Why don't you go at RANDOM.ORG - True Random Number Service and request a series of 1,0 etc. in the % that interests you to evaluate the max. number of consecutive 0 or 1 you can get? This way you'll be able to test different drawdown in terms of % very quickly.

The following user says Thank You to trendisyourfriend for this post:

Well, that is a relatively simple probability question...
There is a thread about coin toss, I think there was also a formula in that thread for an unfair coin toss. I'm not at my computer, but I'll have a look in a few hours...if @Fat Tails has not pulled the formula out of his hat by then...

In the real world max draw down would probably be more important than string probabilities. These are easier to simulate, hence the Monte Carlo engine. The lower right graph shows the drawdown probabilities over the selected number of trades.(i think it's that one, but its named draw down so it's not hard to find.

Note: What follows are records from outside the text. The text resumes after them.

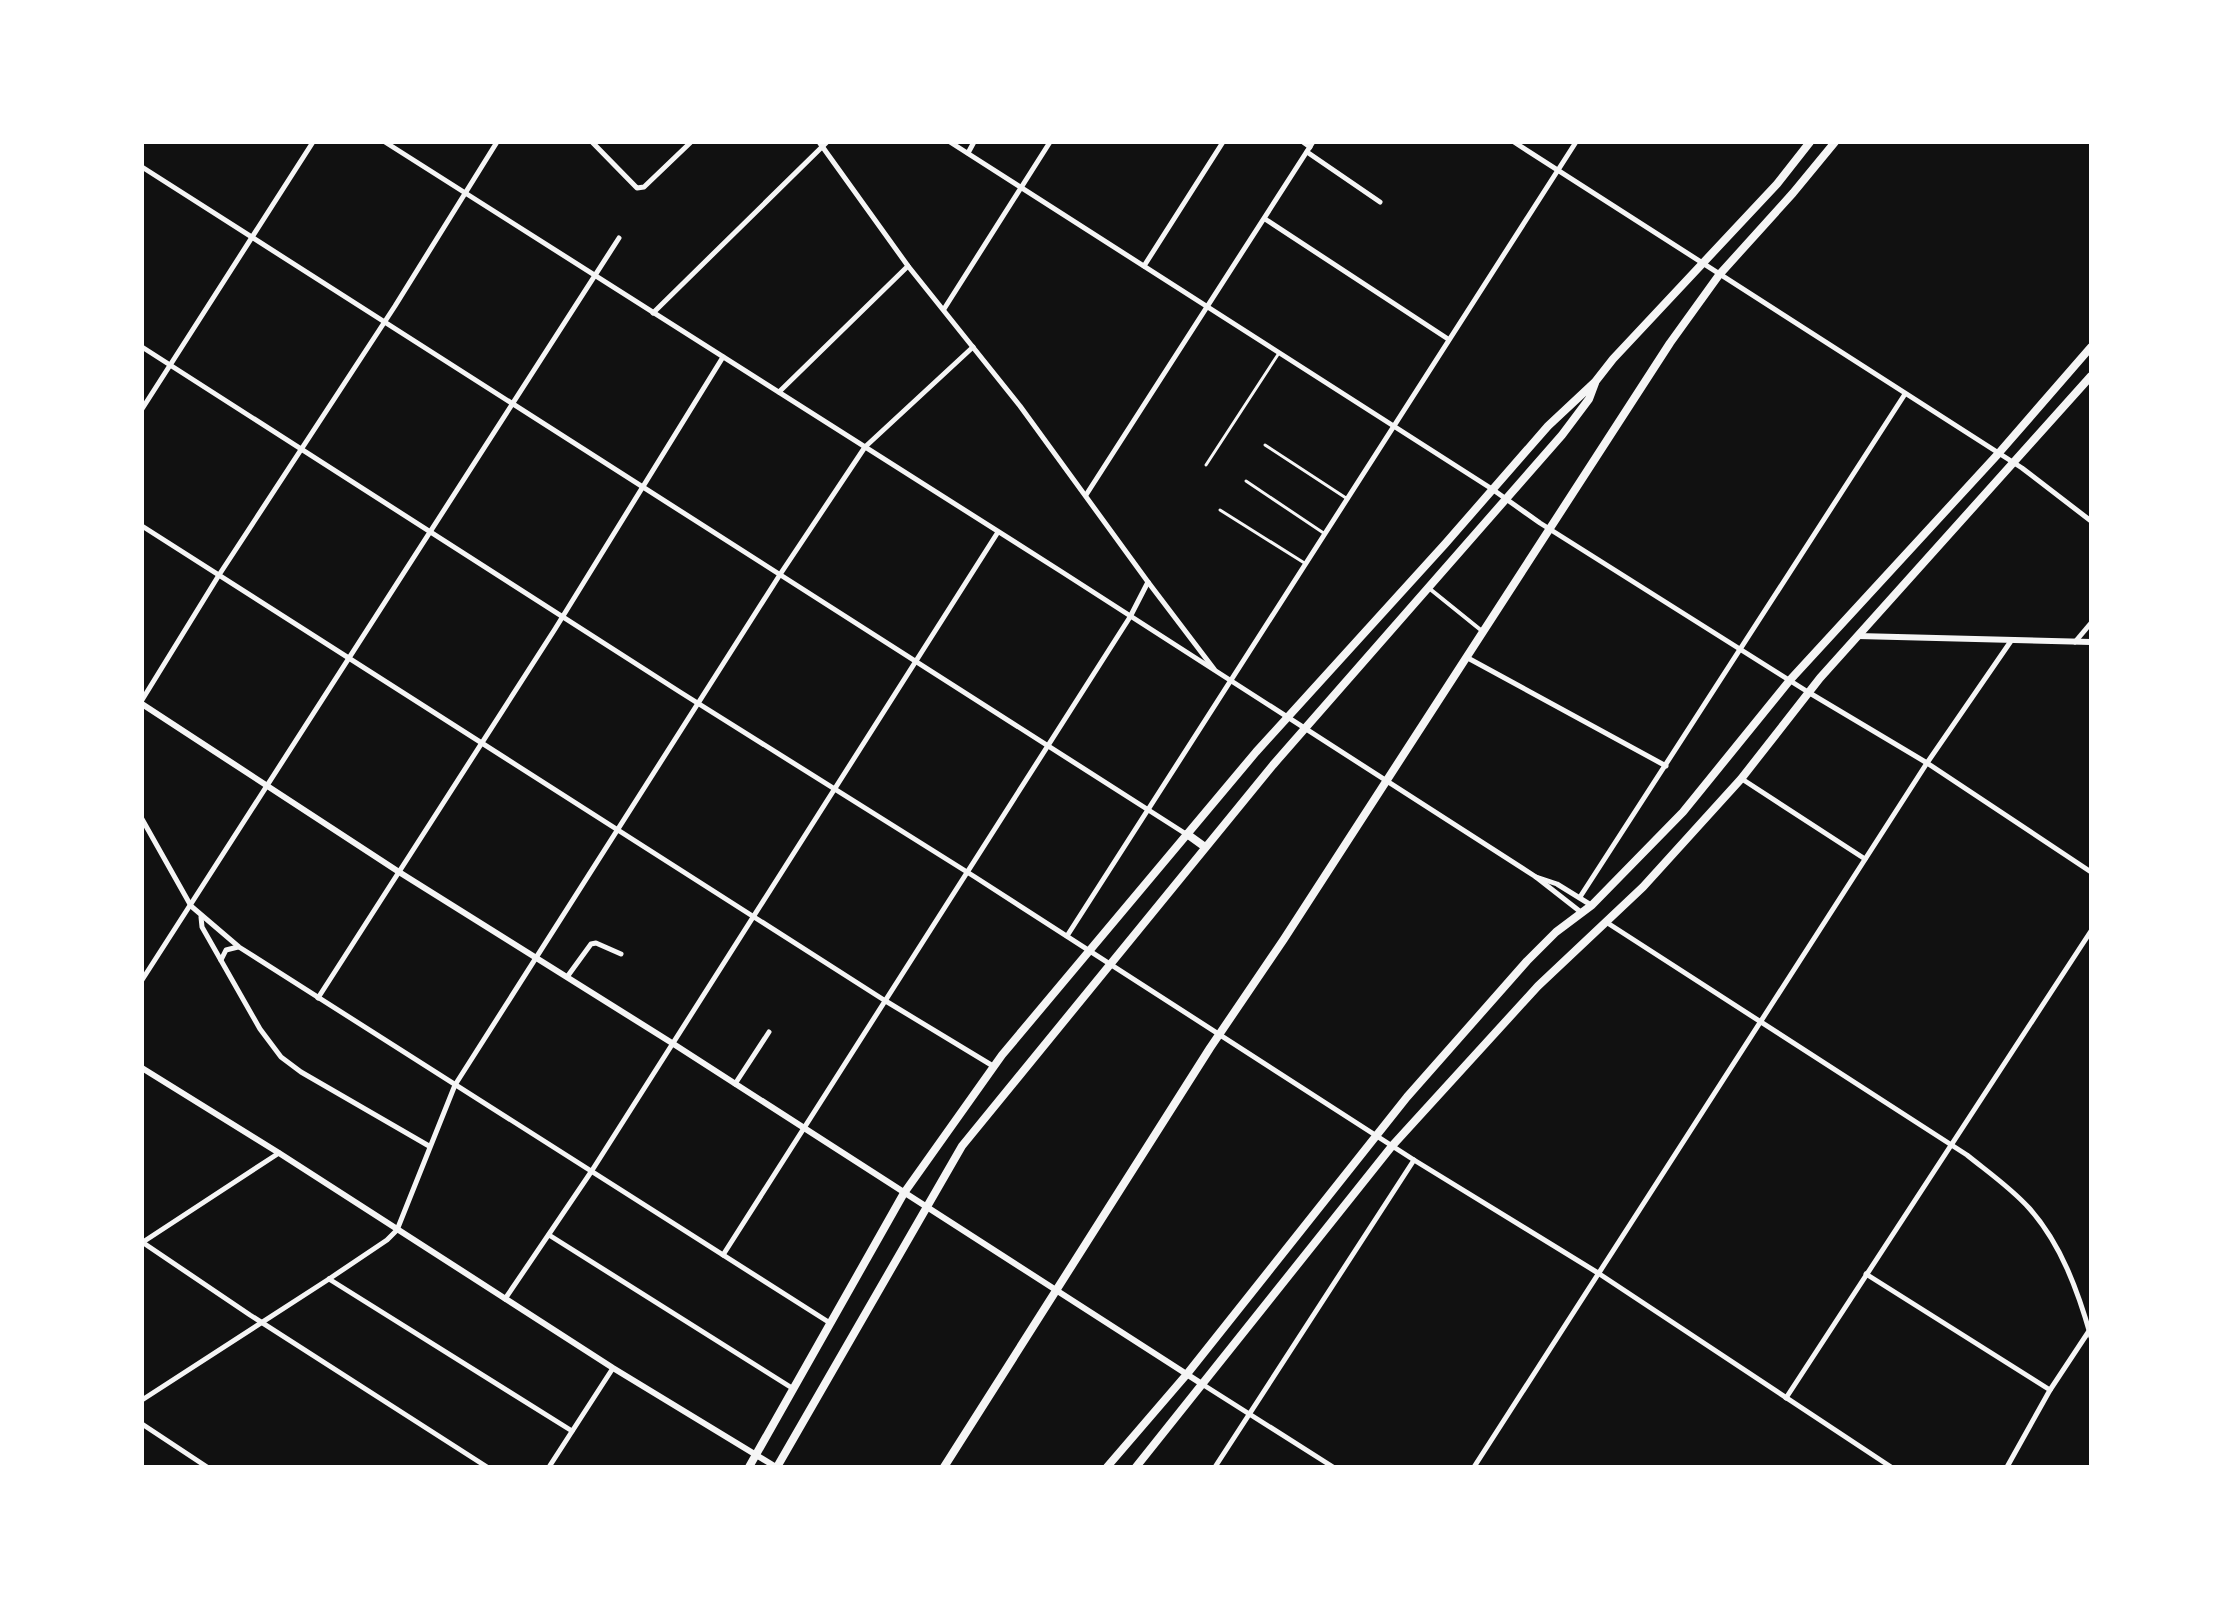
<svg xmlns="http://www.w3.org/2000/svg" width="2233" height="1609" viewBox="0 0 2233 1609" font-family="'Golos Text',sans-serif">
	<rect width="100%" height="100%" fill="#111"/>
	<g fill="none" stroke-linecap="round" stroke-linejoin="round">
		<!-- service -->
		<g stroke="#f5f5f5" stroke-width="3">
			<path d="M 1265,445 L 1346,498"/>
			<path d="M 1206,465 L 1279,353"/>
			<path d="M 1246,481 L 1325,534"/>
			<path d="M 1220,510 L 1306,564"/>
		</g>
		<!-- pedestrian -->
		<path stroke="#f5f5f5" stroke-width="4" d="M 1430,589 L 1482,631"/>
		<!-- minor -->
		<g stroke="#f5f5f5" stroke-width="5">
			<path d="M 385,142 L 1062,572 L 1536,877 L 1582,913"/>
			<path d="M 592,142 L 637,188 L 644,187 L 691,142"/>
			<path d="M 819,142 L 908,266 L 1020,406 L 1148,582 L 1214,669"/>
			<path d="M 950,142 L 1492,489 L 1540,523 L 1808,692 L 1927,763 L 2091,872"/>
			<path d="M 1303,142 L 1310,147"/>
			<path d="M 1514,142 L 2022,468 L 2091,521"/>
			<path d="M 1307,152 L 1380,202"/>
			<path d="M 968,153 L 974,142"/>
			<path d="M 142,167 L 1186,834"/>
			<path d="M 1265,219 L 1448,339"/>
			<path d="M 1144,266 L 1223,142"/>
			<path d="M 944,309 L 1050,142"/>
			<path d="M 653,313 L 827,142"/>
			<path d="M 142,347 L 680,692 L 975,877 L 1414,1160 L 1598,1273 L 1891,1467"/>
			<path d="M 779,392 L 908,266"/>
			<path d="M 142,409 L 313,142"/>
			<path d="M 1086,495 L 1313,142"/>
			<path d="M 142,526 L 884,1000 L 993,1066"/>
			<path d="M 2075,642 L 2091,623"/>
			<path d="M 1466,657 L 1666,766"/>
			<path d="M 142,700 L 219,575 L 395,306 L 497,142"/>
			<path d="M 1742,779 L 1865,859"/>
			<path d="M 142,819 L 191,906 L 239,947 L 830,1323"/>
			<path d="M 1536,877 L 1557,884 L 1591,905"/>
			<path d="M 1580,897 L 1905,394"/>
			<path d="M 201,917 L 202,927 L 260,1029 L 281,1057 L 301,1072 L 429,1146"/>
			<path d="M 1606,922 L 1967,1155 C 1988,1172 2011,1188 2029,1208 C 2061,1244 2078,1291 2091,1337"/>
			<path d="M 1067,936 L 1576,142"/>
			<path d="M 221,960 L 226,950 L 238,947"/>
			<path d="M 567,977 L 591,944 L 596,943 L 621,954"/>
			<path d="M 142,980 L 619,238"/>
			<path d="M 318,998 L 555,629 L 723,357"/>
			<path d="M 735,1084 L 769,1032"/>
			<path d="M 549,1235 L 792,1388"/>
			<path d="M 142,1242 L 250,1315 L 487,1467"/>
			<path d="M 143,1242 L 279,1153"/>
			<path d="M 723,1255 L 1130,617 L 1148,582"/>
			<path d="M 1866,1274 L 2050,1390"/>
			<path d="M 329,1279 L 572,1431"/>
			<path d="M 505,1299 L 591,1172 L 998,532"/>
			<path d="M 1202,1384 L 1333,1467"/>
			<path d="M 1786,1398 L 2091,931"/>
			<path d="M 142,1400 L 329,1279 L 387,1240 L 397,1230 L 455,1085 L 781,573 L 865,447 L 973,347"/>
			<path d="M 142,1424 L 207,1467"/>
			<path d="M 549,1467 L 613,1368"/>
			<path d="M 1215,1467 L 1414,1160"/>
			<path d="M 1474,1467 L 1927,763 L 2011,641"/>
			<path d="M 2007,1467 L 2050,1390 L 2089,1331"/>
		</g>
		<!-- tertiary -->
		<g stroke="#f5f5f5" stroke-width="6">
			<path d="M 1858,636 L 2091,642"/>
			<path d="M 142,704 L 399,872 L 672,1043 L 1202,1384"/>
			<path d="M 142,1068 L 279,1153 L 613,1368 L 776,1467"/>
		</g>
		<!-- primary -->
		<g stroke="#f5f5f5" stroke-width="8">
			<path d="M 1187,834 L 1205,847"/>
			<path d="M 749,1467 L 904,1193 L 1002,1055 L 1256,752 L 1445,544 L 1548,426 L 1595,382 L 1613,359 L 1777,184 L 1810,142"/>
			<path d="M 777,1467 L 962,1146 L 1273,765 L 1562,435 L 1589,399 L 1595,383"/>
			<path d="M 944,1467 L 1210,1048 L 1284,939 L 1670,343 L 1719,275 L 1793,193 L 1835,142"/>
			<path d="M 1107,1467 L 1187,1374 L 1407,1097 L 1527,961 L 1556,932 L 1592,905 L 1683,812 L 1790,680 L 1998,454 L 2091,347"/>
			<path d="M 1136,1467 L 1392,1146 L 1538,986 L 1643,887 L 1741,779 L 1820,678 L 2091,376"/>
		</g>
	</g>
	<!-- border -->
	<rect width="2233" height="1609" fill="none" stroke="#ffffff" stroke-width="288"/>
</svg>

As to how many traders would take the 12 losers without flinching, it is much more complicated to calculate, but the answer is 42

Vvhg

Hic Rhodos, hic salta.

The following 3 users say Thank You to vvhg for this post:

After having tried the above formula, it doesn't seem to produce correct results. So either the formula or my implementation is wrong. Maybe it is easier to get the desired values via the Monte Carlo.

vvhg

Hic Rhodos, hic salta.

The following user says Thank You to vvhg for this post:

Hi, just recently joint the group, so although a late, I thought I'd post my version of an Excel Monte Carlo here.

It generates 1000 random numbers (with the Excel function) and generates trade results from these.

There is a macro included to write and plot 50 iterations over 1000 trades.
Plots for single iteration equity curves and underwater lines are drawn for 100, 250, 500 and 100 trades.
Envelopes for 50 iterations of 100, 250, 500 and 1000 trades are plotted.

It has fields for the following:

1. Initial account balance,
2. Maximum allowed gearing (which determines the number of contracts if fractional position sizing is selected)
3. No of winning trades from your trading / backtesting records
4. No of losing trades
5. No of break-even trades
6. Average winning trade (ticks)
7. Average losing trade (ticks)

I also incorporated inputs for trading costs, as these can take big bites out of the pie:
8. Bid / ask spread
9. Slippage
10. Brokerage fees
11. Exchange fees
12. Platform fees

Note that break even trades will show up as losses because of points 8 to 12.

I'd appreciate any feed back especially with regards to points 8 to 12.

The following user says Thank You to Fatfish for this post:

@Big Mike I'd like to share my point of view about the subject. Copule of months ago I did same research, and you are right. I make 4 trading sistems, 2 with compound and 2 without. I use R-multiples so I can use a ROI formula for seek of simplicity(ROI = win% in decimals*R, if subtract 1 you'll get your edge in percents), which is same as M(E) with R:R ratio. So i just set up system A for 80% win and R= 1.5 which is equal to ROI = 1.2, and system B with parameters 30% win rate and R= 4 with the same ROI of 1.2. The outcome was that 2 systems with same edge and compound with same amount (1% of actual capital), more profitable is the system with higher win rate. It's all about how high frequently compound. I make Excel sheet to proof that statement. I don't add spread and commissions in math, but I think it's no need, if you measure the moves in money not in pips. I'll be happy if I help.